How ETags are generated and configured? - apache

I recently came through the concept of ETag HTTP header. (this) But I still have a problem that for a particular HTTP resource who is responsible to generate ETags?
In other words, it is actual application, container (Ex:Tomcat), Web Server/Load balancer (Ex: Apache/Nginx)?
Can anyone please help?

Overview of typical algorithms used in webservers.
Consider we have a file with
Size 1047 i.e. 417 in hex.
MTime i.e. last modification on Mon, 06 Jan 2020 12:54:56 GMT which
is 1578315296 seconds in unix time or 1578315296666771000 nanoseconds.
Inode which is a physical file number 66 i.e. 42 in hex
Different webservers returns ETag like:
Nginx: "5e132e20-417" i.e. "hex(MTime)-hex(Size)". Not configurable.
BusyBox httpd the same as Nginx
monkey httpd the same as Nginx
Apache/2.2: "42-417-59b782a99f493" i.e. "hex(INode)-hex(Size)-hex(MTime in nanoseconds)". Can be configured but MTime anyway will be in nanos
Apache/2.4: "417-59b782a99f493" i.e. "hex(Size)-hex(MTime in nanoseconds)" i.e. without INode which is friendly for load balancing when identical file have different INode on different servers.
OpenWrt uhttpd: "42-417-5e132e20" i.e. "hex(INode)-hex(Size)-hex(MTime)". Not configurable.
Tomcat 9: W/"1047-1578315296666" i.e. Weak"Size-MTime in milliseconds". This is incorrect ETag because it should be strong as for a static file i.e. octal compatibility.
LightHTTPD: "hashcode(42-1047-1578315296666771000)" i.e. INode-Size-MTime but then reduced to a simple integer by hashcode (dekhash). Can be configured but you can only disable one part (etag.use-inode = "disabled")
MS IIS: it have a form Filetimestamp:ChangeNumber e.g. "53dbd5819f62d61:0". Not documented, not configurable but can be disabled.
Jetty: based on last mod, size and hashed. See Resource.getWeakETag()
Kitura (Swift): "W/hex(Size)-hex(MTime)" StaticFileServer.calculateETag
Few thoughts:
Hex numbers are used here so often because it's cheap to convert a decimal number to a shorter hex string.
Inode while adding more guarantees makes load balancing not possible and very fragile if you simply copied the file during application redeploy.
MTime in nanoseconds is not available on all platforms and such granularity not needed.
Apache have a bug about this like https://bz.apache.org/bugzilla/show_bug.cgi?id=55573
The order MTime-Size or Size-MTime is also matters because MTime is more likely changed so comparing ETag string may be faster for a dozen CPU cycles.
Even if this is not a full checksum hash but definitely not a weak ETag. This is enough to show that we expect octal compatibility for Range requests.
Apache and Nginx shares almost all traffic in Internet but most static files are shared via Nginx and it is not configurable.
It looks like Nginx uses the most reasonable schema so if you implementing try to make it the same.
The whole ETag generated in C with one line:
printf("\"%" PRIx64 "-%" PRIx64 "\"", last_mod, file_size)
My proposition is to take Nginx schema and make it as a recommended ETag algorithm by W3C.

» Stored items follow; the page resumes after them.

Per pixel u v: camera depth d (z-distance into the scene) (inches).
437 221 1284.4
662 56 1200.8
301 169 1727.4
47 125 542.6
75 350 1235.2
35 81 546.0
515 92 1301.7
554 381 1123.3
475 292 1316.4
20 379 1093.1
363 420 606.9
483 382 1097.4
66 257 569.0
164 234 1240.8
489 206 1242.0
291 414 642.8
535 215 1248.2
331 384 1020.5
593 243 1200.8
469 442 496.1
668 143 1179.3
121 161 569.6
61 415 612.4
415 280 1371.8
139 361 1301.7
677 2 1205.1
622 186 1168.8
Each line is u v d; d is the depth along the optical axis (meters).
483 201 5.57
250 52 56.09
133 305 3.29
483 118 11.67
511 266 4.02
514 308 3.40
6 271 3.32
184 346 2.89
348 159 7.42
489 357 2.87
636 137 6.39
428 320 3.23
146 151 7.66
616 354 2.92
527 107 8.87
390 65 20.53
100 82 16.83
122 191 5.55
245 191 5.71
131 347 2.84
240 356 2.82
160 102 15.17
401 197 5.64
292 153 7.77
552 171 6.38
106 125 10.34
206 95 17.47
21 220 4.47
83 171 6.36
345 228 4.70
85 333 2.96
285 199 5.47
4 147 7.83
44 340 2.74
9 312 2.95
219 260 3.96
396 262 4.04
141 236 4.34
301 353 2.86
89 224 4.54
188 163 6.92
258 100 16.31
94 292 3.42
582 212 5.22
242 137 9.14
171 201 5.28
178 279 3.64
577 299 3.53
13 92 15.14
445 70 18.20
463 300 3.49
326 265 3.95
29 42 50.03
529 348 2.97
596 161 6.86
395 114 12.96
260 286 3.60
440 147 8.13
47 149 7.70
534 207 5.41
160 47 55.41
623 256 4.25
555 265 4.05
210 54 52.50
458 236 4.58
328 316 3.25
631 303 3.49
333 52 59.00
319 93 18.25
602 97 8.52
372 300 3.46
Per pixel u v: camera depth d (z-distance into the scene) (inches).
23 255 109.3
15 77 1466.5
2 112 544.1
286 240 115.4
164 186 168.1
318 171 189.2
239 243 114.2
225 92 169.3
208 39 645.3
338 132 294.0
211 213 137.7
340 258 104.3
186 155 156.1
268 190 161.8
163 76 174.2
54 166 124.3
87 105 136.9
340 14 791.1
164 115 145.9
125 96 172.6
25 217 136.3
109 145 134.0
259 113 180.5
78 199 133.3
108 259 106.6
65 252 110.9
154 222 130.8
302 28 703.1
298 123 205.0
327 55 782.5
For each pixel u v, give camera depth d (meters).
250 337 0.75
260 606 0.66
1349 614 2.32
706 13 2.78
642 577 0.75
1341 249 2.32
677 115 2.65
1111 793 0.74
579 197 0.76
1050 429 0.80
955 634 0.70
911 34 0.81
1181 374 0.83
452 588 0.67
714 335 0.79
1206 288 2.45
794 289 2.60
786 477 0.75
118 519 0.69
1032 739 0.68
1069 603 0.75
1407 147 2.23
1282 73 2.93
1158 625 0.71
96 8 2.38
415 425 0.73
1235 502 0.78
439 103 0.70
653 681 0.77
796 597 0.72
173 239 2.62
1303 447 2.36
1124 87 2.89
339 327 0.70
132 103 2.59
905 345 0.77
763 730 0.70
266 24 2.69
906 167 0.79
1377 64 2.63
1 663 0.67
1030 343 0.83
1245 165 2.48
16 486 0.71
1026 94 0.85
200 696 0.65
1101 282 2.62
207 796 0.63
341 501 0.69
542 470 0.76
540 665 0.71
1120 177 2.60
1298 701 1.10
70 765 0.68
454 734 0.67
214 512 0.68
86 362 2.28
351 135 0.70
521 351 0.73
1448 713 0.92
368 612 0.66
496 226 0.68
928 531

As with most aspects of the HTTP specification, the responsibility ultimately lies with whoever is providing the resource.
Of course, it's often that case that we use tools—servers, load balancers, application frameworks, etc.—that help us fulfill those responsibilities. But there isn't any specification defining what a "web server", as opposed to the application, is expected to provide, it's just a practical question of what features are available in the tools you're using.
Now, looking at ETags in particular, a common situation is that the framework or web server can be configured to automatically hash the response (either the body or something else) and put the result in the ETag. Then, on a conditional request, it will generate a response and hash it to see if it has changed, and automatically send the conditional response if it hasn't.
To take two examples that I'm familiar with, nginx can do this with static files at web server level, and Django can do this with dynamic responses at the application level.
That approach is common, easy to configure, and works pretty well. In some situations, though, it might not be the best fit for your use case. For example:
To compute a hash to compare to the incoming ETag you first have to have a response. So although the conditional response can save you the overhead of transmitting the response, it can't save you the cost of generating the response. So if generating your response is expensive, and you have an alternative source of ETags (for example, version numbers stored in the database), you can use that to achieve better performance.
If you're planning to use the ETags to prevent accidental overwrites with state-changing methods, you will probably need to add your own application code to make your compare-and-set logic atomic.
So in some situations you might want to create your ETags at the application level. To take Django as an example again, it provides an easy way for you to provide your own function to compute ETags.
In sum, it's ultimately your responsibility to provide the ETags for the resources you control, but you may well be able to take advantage of the tools in your software stack to do it for you.

Related

Can caching an API based on the hash of the whole URL be a potential threat?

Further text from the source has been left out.